* [Aim of the exercise]: Reproduce the data below in full and to the letter, images excepted.

-*-

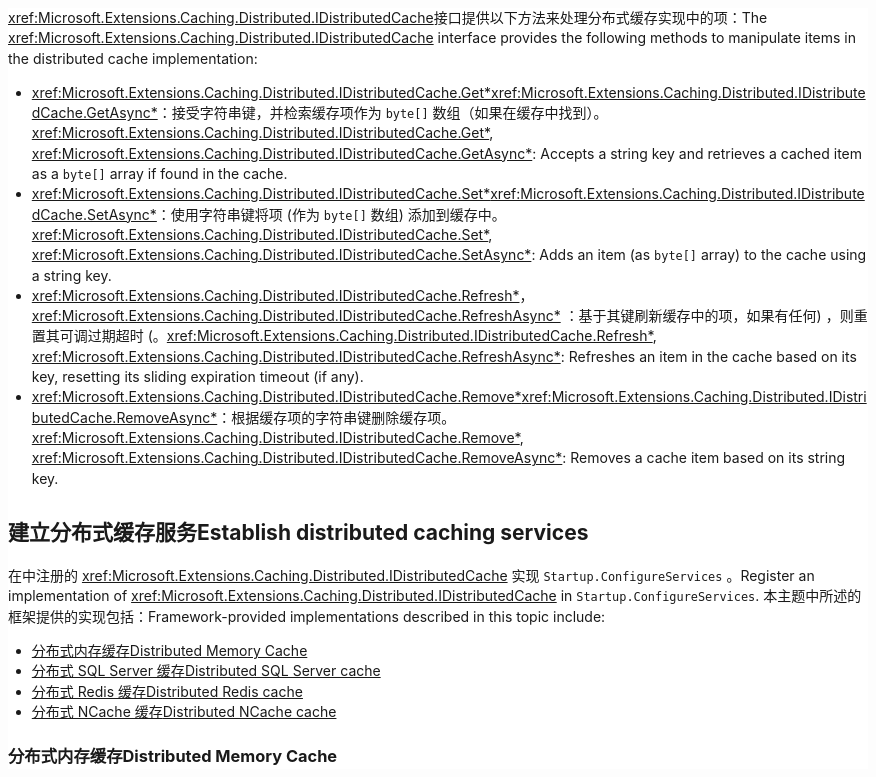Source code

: <span data-ttu-id="f9e8b-122"><xref:Microsoft.Extensions.Caching.Distributed.IDistributedCache>接口提供以下方法来处理分布式缓存实现中的项：</span><span class="sxs-lookup"><span data-stu-id="f9e8b-122">The <xref:Microsoft.Extensions.Caching.Distributed.IDistributedCache> interface provides the following methods to manipulate items in the distributed cache implementation:</span></span>

* <span data-ttu-id="f9e8b-123"><xref:Microsoft.Extensions.Caching.Distributed.IDistributedCache.Get*><xref:Microsoft.Extensions.Caching.Distributed.IDistributedCache.GetAsync*>：接受字符串键，并检索缓存项作为 `byte[]` 数组（如果在缓存中找到）。</span><span class="sxs-lookup"><span data-stu-id="f9e8b-123"><xref:Microsoft.Extensions.Caching.Distributed.IDistributedCache.Get*>, <xref:Microsoft.Extensions.Caching.Distributed.IDistributedCache.GetAsync*>: Accepts a string key and retrieves a cached item as a `byte[]` array if found in the cache.</span></span>
* <span data-ttu-id="f9e8b-124"><xref:Microsoft.Extensions.Caching.Distributed.IDistributedCache.Set*><xref:Microsoft.Extensions.Caching.Distributed.IDistributedCache.SetAsync*>：使用字符串键将项 (作为 `byte[]` 数组) 添加到缓存中。</span><span class="sxs-lookup"><span data-stu-id="f9e8b-124"><xref:Microsoft.Extensions.Caching.Distributed.IDistributedCache.Set*>, <xref:Microsoft.Extensions.Caching.Distributed.IDistributedCache.SetAsync*>: Adds an item (as `byte[]` array) to the cache using a string key.</span></span>
* <span data-ttu-id="f9e8b-125"><xref:Microsoft.Extensions.Caching.Distributed.IDistributedCache.Refresh*>， <xref:Microsoft.Extensions.Caching.Distributed.IDistributedCache.RefreshAsync*> ：基于其键刷新缓存中的项，如果有任何) ，则重置其可调过期超时 (。</span><span class="sxs-lookup"><span data-stu-id="f9e8b-125"><xref:Microsoft.Extensions.Caching.Distributed.IDistributedCache.Refresh*>, <xref:Microsoft.Extensions.Caching.Distributed.IDistributedCache.RefreshAsync*>: Refreshes an item in the cache based on its key, resetting its sliding expiration timeout (if any).</span></span>
* <span data-ttu-id="f9e8b-126"><xref:Microsoft.Extensions.Caching.Distributed.IDistributedCache.Remove*><xref:Microsoft.Extensions.Caching.Distributed.IDistributedCache.RemoveAsync*>：根据缓存项的字符串键删除缓存项。</span><span class="sxs-lookup"><span data-stu-id="f9e8b-126"><xref:Microsoft.Extensions.Caching.Distributed.IDistributedCache.Remove*>, <xref:Microsoft.Extensions.Caching.Distributed.IDistributedCache.RemoveAsync*>: Removes a cache item based on its string key.</span></span>

## <a name="establish-distributed-caching-services"></a><span data-ttu-id="f9e8b-127">建立分布式缓存服务</span><span class="sxs-lookup"><span data-stu-id="f9e8b-127">Establish distributed caching services</span></span>

<span data-ttu-id="f9e8b-128">在中注册的 <xref:Microsoft.Extensions.Caching.Distributed.IDistributedCache> 实现 `Startup.ConfigureServices` 。</span><span class="sxs-lookup"><span data-stu-id="f9e8b-128">Register an implementation of <xref:Microsoft.Extensions.Caching.Distributed.IDistributedCache> in `Startup.ConfigureServices`.</span></span> <span data-ttu-id="f9e8b-129">本主题中所述的框架提供的实现包括：</span><span class="sxs-lookup"><span data-stu-id="f9e8b-129">Framework-provided implementations described in this topic include:</span></span>

* [<span data-ttu-id="f9e8b-130">分布式内存缓存</span><span class="sxs-lookup"><span data-stu-id="f9e8b-130">Distributed Memory Cache</span></span>](#distributed-memory-cache)
* [<span data-ttu-id="f9e8b-131">分布式 SQL Server 缓存</span><span class="sxs-lookup"><span data-stu-id="f9e8b-131">Distributed SQL Server cache</span></span>](#distributed-sql-server-cache)
* [<span data-ttu-id="f9e8b-132">分布式 Redis 缓存</span><span class="sxs-lookup"><span data-stu-id="f9e8b-132">Distributed Redis cache</span></span>](#distributed-redis-cache)
* [<span data-ttu-id="f9e8b-133">分布式 NCache 缓存</span><span class="sxs-lookup"><span data-stu-id="f9e8b-133">Distributed NCache cache</span></span>](#distributed-ncache-cache)

### <a name="distributed-memory-cache"></a><span data-ttu-id="f9e8b-134">分布式内存缓存</span><span class="sxs-lookup"><span data-stu-id="f9e8b-134">Distributed Memory Cache</span></span>
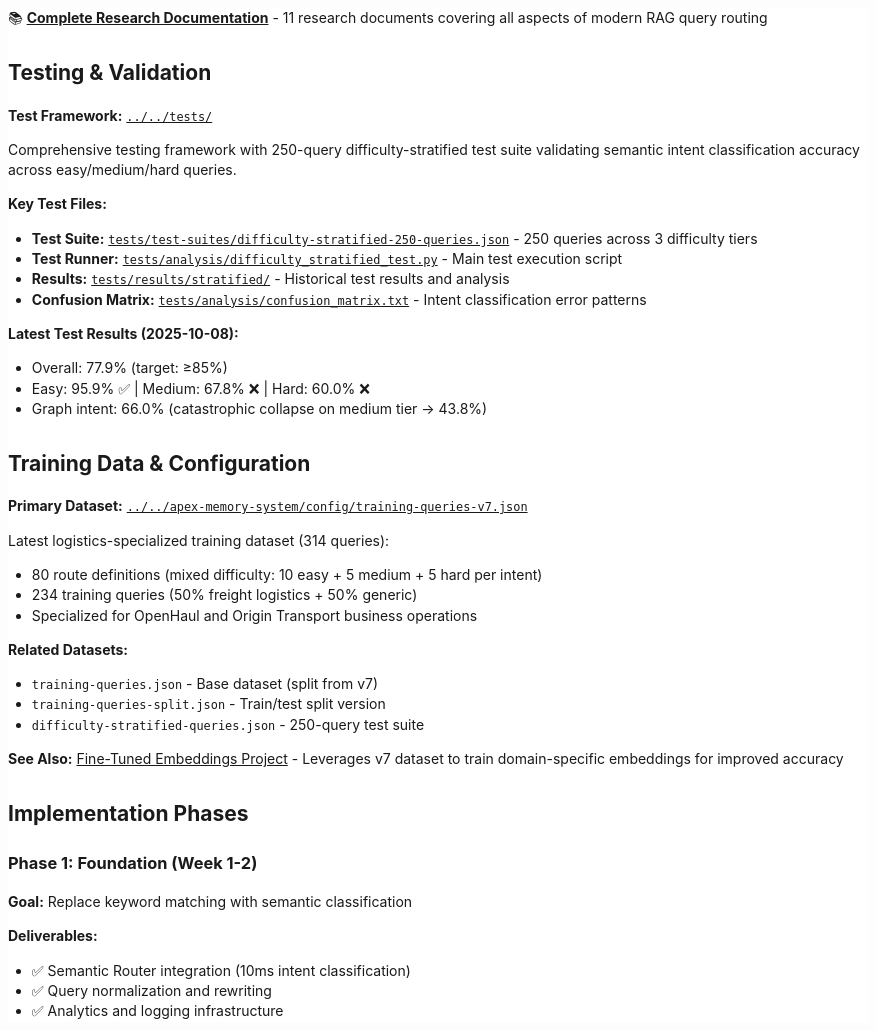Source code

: 📚 **[Complete Research Documentation](../../research/documentation/query-routing/)** - 11 research documents covering all aspects of modern RAG query routing

## Testing & Validation

**Test Framework:** [`../../tests/`](../../tests/)

Comprehensive testing framework with 250-query difficulty-stratified test suite validating semantic intent classification accuracy across easy/medium/hard queries.

**Key Test Files:**
- **Test Suite:** [`tests/test-suites/difficulty-stratified-250-queries.json`](../../tests/test-suites/difficulty-stratified-250-queries.json) - 250 queries across 3 difficulty tiers
- **Test Runner:** [`tests/analysis/difficulty_stratified_test.py`](../../tests/analysis/difficulty_stratified_test.py) - Main test execution script
- **Results:** [`tests/results/stratified/`](../../tests/results/stratified/) - Historical test results and analysis
- **Confusion Matrix:** [`tests/analysis/confusion_matrix.txt`](../../tests/analysis/confusion_matrix.txt) - Intent classification error patterns

**Latest Test Results (2025-10-08):**
- Overall: 77.9% (target: ≥85%)
- Easy: 95.9% ✅ | Medium: 67.8% ❌ | Hard: 60.0% ❌
- Graph intent: 66.0% (catastrophic collapse on medium tier → 43.8%)

## Training Data & Configuration

**Primary Dataset:** [`../../apex-memory-system/config/training-queries-v7.json`](../../apex-memory-system/config/training-queries-v7.json)

Latest logistics-specialized training dataset (314 queries):
- 80 route definitions (mixed difficulty: 10 easy + 5 medium + 5 hard per intent)
- 234 training queries (50% freight logistics + 50% generic)
- Specialized for OpenHaul and Origin Transport business operations

**Related Datasets:**
- `training-queries.json` - Base dataset (split from v7)
- `training-queries-split.json` - Train/test split version
- `difficulty-stratified-queries.json` - 250-query test suite

**See Also:** [Fine-Tuned Embeddings Project](../fine-tuned-embeddings/) - Leverages v7 dataset to train domain-specific embeddings for improved accuracy

## Implementation Phases

### Phase 1: Foundation (Week 1-2)
**Goal:** Replace keyword matching with semantic classification

**Deliverables:**
- ✅ Semantic Router integration (10ms intent classification)
- ✅ Query normalization and rewriting
- ✅ Analytics and logging infrastructure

-*-

* [Exercise output]:
Source code

: <span data-ttu-id="f9e8b-122"><xref:Microsoft.Extensions.Caching.Distributed.IDistributedCache>接口提供以下方法来处理分布式缓存实现中的项：</span><span class="sxs-lookup"><span data-stu-id="f9e8b-122">The <xref:Microsoft.Extensions.Caching.Distributed.IDistributedCache> interface provides the following methods to manipulate items in the distributed cache implementation:</span></span>

* <span data-ttu-id="f9e8b-123"><xref:Microsoft.Extensions.Caching.Distributed.IDistributedCache.Get*><xref:Microsoft.Extensions.Caching.Distributed.IDistributedCache.GetAsync*>：接受字符串键，并检索缓存项作为 `byte[]` 数组（如果在缓存中找到）。</span><span class="sxs-lookup"><span data-stu-id="f9e8b-123"><xref:Microsoft.Extensions.Caching.Distributed.IDistributedCache.Get*>, <xref:Microsoft.Extensions.Caching.Distributed.IDistributedCache.GetAsync*>: Accepts a string key and retrieves a cached item as a `byte[]` array if found in the cache.</span></span>
* <span data-ttu-id="f9e8b-124"><xref:Microsoft.Extensions.Caching.Distributed.IDistributedCache.Set*><xref:Microsoft.Extensions.Caching.Distributed.IDistributedCache.SetAsync*>：使用字符串键将项 (作为 `byte[]` 数组) 添加到缓存中。</span><span class="sxs-lookup"><span data-stu-id="f9e8b-124"><xref:Microsoft.Extensions.Caching.Distributed.IDistributedCache.Set*>, <xref:Microsoft.Extensions.Caching.Distributed.IDistributedCache.SetAsync*>: Adds an item (as `byte[]` array) to the cache using a string key.</span></span>
* <span data-ttu-id="f9e8b-125"><xref:Microsoft.Extensions.Caching.Distributed.IDistributedCache.Refresh*>， <xref:Microsoft.Extensions.Caching.Distributed.IDistributedCache.RefreshAsync*> ：基于其键刷新缓存中的项，如果有任何) ，则重置其可调过期超时 (。</span><span class="sxs-lookup"><span data-stu-id="f9e8b-125"><xref:Microsoft.Extensions.Caching.Distributed.IDistributedCache.Refresh*>, <xref:Microsoft.Extensions.Caching.Distributed.IDistributedCache.RefreshAsync*>: Refreshes an item in the cache based on its key, resetting its sliding expiration timeout (if any).</span></span>
* <span data-ttu-id="f9e8b-126"><xref:Microsoft.Extensions.Caching.Distributed.IDistributedCache.Remove*><xref:Microsoft.Extensions.Caching.Distributed.IDistributedCache.RemoveAsync*>：根据缓存项的字符串键删除缓存项。</span><span class="sxs-lookup"><span data-stu-id="f9e8b-126"><xref:Microsoft.Extensions.Caching.Distributed.IDistributedCache.Remove*>, <xref:Microsoft.Extensions.Caching.Distributed.IDistributedCache.RemoveAsync*>: Removes a cache item based on its string key.</span></span>

## <a name="establish-distributed-caching-services"></a><span data-ttu-id="f9e8b-127">建立分布式缓存服务</span><span class="sxs-lookup"><span data-stu-id="f9e8b-127">Establish distributed caching services</span></span>

<span data-ttu-id="f9e8b-128">在中注册的 <xref:Microsoft.Extensions.Caching.Distributed.IDistributedCache> 实现 `Startup.ConfigureServices` 。</span><span class="sxs-lookup"><span data-stu-id="f9e8b-128">Register an implementation of <xref:Microsoft.Extensions.Caching.Distributed.IDistributedCache> in `Startup.ConfigureServices`.</span></span> <span data-ttu-id="f9e8b-129">本主题中所述的框架提供的实现包括：</span><span class="sxs-lookup"><span data-stu-id="f9e8b-129">Framework-provided implementations described in this topic include:</span></span>

* [<span data-ttu-id="f9e8b-130">分布式内存缓存</span><span class="sxs-lookup"><span data-stu-id="f9e8b-130">Distributed Memory Cache</span></span>](#distributed-memory-cache)
* [<span data-ttu-id="f9e8b-131">分布式 SQL Server 缓存</span><span class="sxs-lookup"><span data-stu-id="f9e8b-131">Distributed SQL Server cache</span></span>](#distributed-sql-server-cache)
* [<span data-ttu-id="f9e8b-132">分布式 Redis 缓存</span><span class="sxs-lookup"><span data-stu-id="f9e8b-132">Distributed Redis cache</span></span>](#distributed-redis-cache)
* [<span data-ttu-id="f9e8b-133">分布式 NCache 缓存</span><span class="sxs-lookup"><span data-stu-id="f9e8b-133">Distributed NCache cache</span></span>](#distributed-ncache-cache)

### <a name="distributed-memory-cache"></a><span data-ttu-id="f9e8b-134">分布式内存缓存</span><span class="sxs-lookup"><span data-stu-id="f9e8b-134">Distributed Memory Cache</span></span>
Source code

: 📚 **[Complete Research Documentation](../../research/documentation/query-routing/)** - 11 research documents covering all aspects of modern RAG query routing

## Testing & Validation

**Test Framework:** [`../../tests/`](../../tests/)

Comprehensive testing framework with 250-query difficulty-stratified test suite validating semantic intent classification accuracy across easy/medium/hard queries.

**Key Test Files:**
- **Test Suite:** [`tests/test-suites/difficulty-stratified-250-queries.json`](../../tests/test-suites/difficulty-stratified-250-queries.json) - 250 queries across 3 difficulty tiers
- **Test Runner:** [`tests/analysis/difficulty_stratified_test.py`](../../tests/analysis/difficulty_stratified_test.py) - Main test execution script
- **Results:** [`tests/results/stratified/`](../../tests/results/stratified/) - Historical test results and analysis
- **Confusion Matrix:** [`tests/analysis/confusion_matrix.txt`](../../tests/analysis/confusion_matrix.txt) - Intent classification error patterns

**Latest Test Results (2025-10-08):**
- Overall: 77.9% (target: ≥85%)
- Easy: 95.9% ✅ | Medium: 67.8% ❌ | Hard: 60.0% ❌
- Graph intent: 66.0% (catastrophic collapse on medium tier → 43.8%)

## Training Data & Configuration

**Primary Dataset:** [`../../apex-memory-system/config/training-queries-v7.json`](../../apex-memory-system/config/training-queries-v7.json)

Latest logistics-specialized training dataset (314 queries):
- 80 route definitions (mixed difficulty: 10 easy + 5 medium + 5 hard per intent)
- 234 training queries (50% freight logistics + 50% generic)
- Specialized for OpenHaul and Origin Transport business operations

**Related Datasets:**
- `training-queries.json` - Base dataset (split from v7)
- `training-queries-split.json` - Train/test split version
- `difficulty-stratified-queries.json` - 250-query test suite

**See Also:** [Fine-Tuned Embeddings Project](../fine-tuned-embeddings/) - Leverages v7 dataset to train domain-specific embeddings for improved accuracy

## Implementation Phases

### Phase 1: Foundation (Week 1-2)
**Goal:** Replace keyword matching with semantic classification

**Deliverables:**
- ✅ Semantic Router integration (10ms intent classification)
- ✅ Query normalization and rewriting
- ✅ Analytics and logging infrastructure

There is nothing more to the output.